| Vorliegender Text |

>>>>>

Mittwoch, 27. Mai 2009

Burgruine Freienstein

In Gammelsbach, einem kleinen Ort ca. 5 km südlich von Beerfelden, an der B 45. Ein Wanderparkplatz in Gammelsbach ausgeschildert, von da ein paar hundert Meter auf dem Weg 1 zur Ruine.


Diese Burg wurde 1297 das erste Mal erwähnt; es ist unklar, wem sie damals gehörte. Ab 1400 herum war sie im Besitz der Grafen zu Erbach-Fürstenau. Nach einem großen Brand in Beerfelden wurde die Burg 1810 zum "Auschlachten" freigegeben.

Über diesen Brand in Beerfelden heißt es, kurz zuvor sei eine arme alte Zigeunerin bei schrecklichem Unwetter nach Beerfelden gekommen und habe um Obdach gebeten. Alle haben sie abgewiesen, nur der Schäfer, der außerhalb des Städtchens lebte, nahm sie auf. Aus Dank segnete sie sein Häuschen, und so blieb es als einer der wenigsten Bauten vom großen Brand 1810 verschont.

Einige Sagen spinnen sich um die Burg Freienstein selbst. So soll ein unheimlicher grauer Mann hier umgegangen sein, und auch zwei feurige Kutschen, jeweils gezogen von vier feurigen Rossen, wurden gesehen. In den Kutschen saßen Menschen, den Flammen aus Mund und Augen schossen.

<<<<<

| Angezeigte Einträge |
>>>>>

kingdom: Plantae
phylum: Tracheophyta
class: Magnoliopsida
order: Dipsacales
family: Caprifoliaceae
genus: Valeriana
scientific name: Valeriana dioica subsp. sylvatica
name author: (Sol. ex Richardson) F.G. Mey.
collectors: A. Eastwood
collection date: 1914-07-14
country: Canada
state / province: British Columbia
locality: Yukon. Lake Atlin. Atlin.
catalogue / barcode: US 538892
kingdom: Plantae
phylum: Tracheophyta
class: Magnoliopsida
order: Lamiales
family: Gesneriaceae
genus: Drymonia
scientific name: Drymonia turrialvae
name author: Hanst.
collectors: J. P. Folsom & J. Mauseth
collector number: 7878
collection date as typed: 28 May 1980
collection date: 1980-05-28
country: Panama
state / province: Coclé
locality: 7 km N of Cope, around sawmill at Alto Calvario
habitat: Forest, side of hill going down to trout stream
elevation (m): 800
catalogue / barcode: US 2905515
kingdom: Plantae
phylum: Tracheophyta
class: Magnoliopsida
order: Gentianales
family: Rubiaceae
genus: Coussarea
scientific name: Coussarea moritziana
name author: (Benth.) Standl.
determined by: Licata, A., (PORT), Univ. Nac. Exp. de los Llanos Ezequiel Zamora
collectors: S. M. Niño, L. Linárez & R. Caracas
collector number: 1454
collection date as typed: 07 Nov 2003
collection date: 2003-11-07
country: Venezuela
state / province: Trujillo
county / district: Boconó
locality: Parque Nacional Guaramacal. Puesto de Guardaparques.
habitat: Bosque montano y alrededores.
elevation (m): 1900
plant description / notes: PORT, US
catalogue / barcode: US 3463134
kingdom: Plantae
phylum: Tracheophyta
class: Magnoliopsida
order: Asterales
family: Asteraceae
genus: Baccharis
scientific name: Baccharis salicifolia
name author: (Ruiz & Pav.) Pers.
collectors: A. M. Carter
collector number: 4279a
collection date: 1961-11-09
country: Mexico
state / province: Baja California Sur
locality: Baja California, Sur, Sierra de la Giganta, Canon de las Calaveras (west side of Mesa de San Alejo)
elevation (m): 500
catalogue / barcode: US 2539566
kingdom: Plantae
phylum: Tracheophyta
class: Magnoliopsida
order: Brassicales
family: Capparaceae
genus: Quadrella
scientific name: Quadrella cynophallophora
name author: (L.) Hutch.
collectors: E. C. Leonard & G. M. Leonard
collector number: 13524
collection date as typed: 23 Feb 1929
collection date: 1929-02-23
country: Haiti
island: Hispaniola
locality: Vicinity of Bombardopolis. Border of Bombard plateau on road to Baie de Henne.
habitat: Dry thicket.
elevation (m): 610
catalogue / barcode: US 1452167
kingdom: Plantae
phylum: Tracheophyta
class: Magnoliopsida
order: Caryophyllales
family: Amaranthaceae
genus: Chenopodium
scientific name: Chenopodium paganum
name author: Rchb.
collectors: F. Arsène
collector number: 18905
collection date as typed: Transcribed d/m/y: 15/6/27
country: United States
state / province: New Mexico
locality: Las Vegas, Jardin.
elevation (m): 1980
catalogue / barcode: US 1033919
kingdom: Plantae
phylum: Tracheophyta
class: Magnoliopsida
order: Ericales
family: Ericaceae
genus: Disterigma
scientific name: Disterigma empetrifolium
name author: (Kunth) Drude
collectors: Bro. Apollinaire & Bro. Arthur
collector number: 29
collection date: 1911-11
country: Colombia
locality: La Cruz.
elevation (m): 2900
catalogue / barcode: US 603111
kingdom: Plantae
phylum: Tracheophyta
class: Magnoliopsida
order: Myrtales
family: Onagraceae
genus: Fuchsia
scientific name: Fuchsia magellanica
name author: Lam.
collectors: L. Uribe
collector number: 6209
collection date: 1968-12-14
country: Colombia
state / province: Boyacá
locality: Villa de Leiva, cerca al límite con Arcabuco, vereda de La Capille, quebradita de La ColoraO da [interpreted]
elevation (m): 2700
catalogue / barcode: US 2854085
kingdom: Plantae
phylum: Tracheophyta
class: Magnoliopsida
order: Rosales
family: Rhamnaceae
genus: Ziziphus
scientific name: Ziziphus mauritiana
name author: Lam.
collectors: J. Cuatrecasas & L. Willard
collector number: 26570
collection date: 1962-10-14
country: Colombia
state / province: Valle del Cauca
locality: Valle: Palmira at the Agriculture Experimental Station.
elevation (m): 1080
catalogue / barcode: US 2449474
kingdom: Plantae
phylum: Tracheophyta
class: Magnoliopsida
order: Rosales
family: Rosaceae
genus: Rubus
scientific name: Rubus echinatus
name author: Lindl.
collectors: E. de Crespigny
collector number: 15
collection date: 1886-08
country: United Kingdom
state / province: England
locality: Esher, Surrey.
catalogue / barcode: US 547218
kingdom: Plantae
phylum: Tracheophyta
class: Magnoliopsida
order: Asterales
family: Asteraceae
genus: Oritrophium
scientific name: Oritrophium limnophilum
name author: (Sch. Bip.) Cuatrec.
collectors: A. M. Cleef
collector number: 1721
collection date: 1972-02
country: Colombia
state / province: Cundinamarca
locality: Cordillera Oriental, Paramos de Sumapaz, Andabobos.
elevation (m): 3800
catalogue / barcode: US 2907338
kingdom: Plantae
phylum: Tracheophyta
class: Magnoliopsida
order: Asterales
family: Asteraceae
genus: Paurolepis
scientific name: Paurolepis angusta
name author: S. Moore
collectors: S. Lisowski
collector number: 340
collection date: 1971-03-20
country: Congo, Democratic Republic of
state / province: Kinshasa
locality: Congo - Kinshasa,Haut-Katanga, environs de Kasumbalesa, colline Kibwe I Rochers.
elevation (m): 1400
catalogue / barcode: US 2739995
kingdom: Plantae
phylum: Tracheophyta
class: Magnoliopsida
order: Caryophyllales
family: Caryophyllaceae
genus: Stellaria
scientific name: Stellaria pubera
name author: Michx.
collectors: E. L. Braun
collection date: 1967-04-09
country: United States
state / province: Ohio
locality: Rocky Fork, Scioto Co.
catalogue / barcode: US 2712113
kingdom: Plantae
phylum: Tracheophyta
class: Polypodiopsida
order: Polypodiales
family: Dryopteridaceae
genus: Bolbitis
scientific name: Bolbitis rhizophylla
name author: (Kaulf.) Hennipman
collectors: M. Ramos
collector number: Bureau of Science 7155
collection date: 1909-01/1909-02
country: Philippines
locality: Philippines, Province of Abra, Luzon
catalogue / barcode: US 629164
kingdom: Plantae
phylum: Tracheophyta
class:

<<<<<

| Auftrag A |
Beantworte die folgenden Fragen zum Text über die Burgruine Freienstein:
(i) In welchem Jahr wurde die Burg zum ersten Mal erwähnt?
(ii) Wer nahm laut der Erzählung über den Brand in Beerfelden die alte Frau auf, die um Obdach bat?
(iii) Von wie vielen feurigen Rossen wurde jede der beiden Kutschen gezogen?
| Auftrag B |
Übertrage aus dem Text über die Burgruine Freienstein wortgetreu den Abschnitt, der mit „Mittwoch, 27. Mai“ beginnt und bis einschließlich „1 zur Ruine.“ reicht.

| Antwortfeld A |
(i) 1297
(ii) Der Schäfer, der außerhalb des Städtchens lebte
(iii) Von vier

| Antwortfeld B |
Mittwoch, 27. Mai 2009

Burgruine Freienstein

In Gammelsbach, einem kleinen Ort ca. 5 km südlich von Beerfelden, an der B 45. Ein Wanderparkplatz in Gammelsbach ausgeschildert, von da ein paar hundert Meter auf dem Weg 1 zur Ruine.